*WHAT IS REQUIRED*: Return every line of text from the records below, character for character and in the same order, without the pictures.

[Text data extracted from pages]
-.-.-

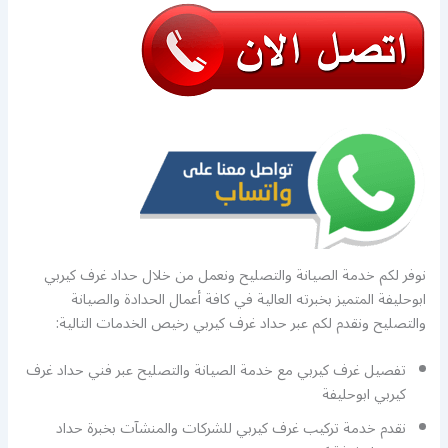
نوفر لكم خدمة الصيانة والتصليح ونعمل من خلال حداد غرف كيربي
ابوحليفة المتميز بخبرته العالية في كافة أعمال الحدادة والصيانة
والتصليح ونقدم لكم عبر حداد غرف كيربي رخيص الخدمات التالية:
تفصيل غرف كيربي مع خدمة الصيانة والتصليح عبر فني حداد غرف
كيربي ابوحليفة
نقدم خدمة تركيب غرف كيربي للشركات والمنشآت بخبرة حداد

-.-.-

*EXERCISE SOLUTION*:
نوفر لكم خدمة الصيانة والتصليح ونعمل من خلال حداد غرف كيربي
ابوحليفة المتميز بخبرته العالية في كافة أعمال الحدادة والصيانة
والتصليح ونقدم لكم عبر حداد غرف كيربي رخيص الخدمات التالية:
تفصيل غرف كيربي مع خدمة الصيانة والتصليح عبر فني حداد غرف
كيربي ابوحليفة
نقدم خدمة تركيب غرف كيربي للشركات والمنشآت بخبرة حداد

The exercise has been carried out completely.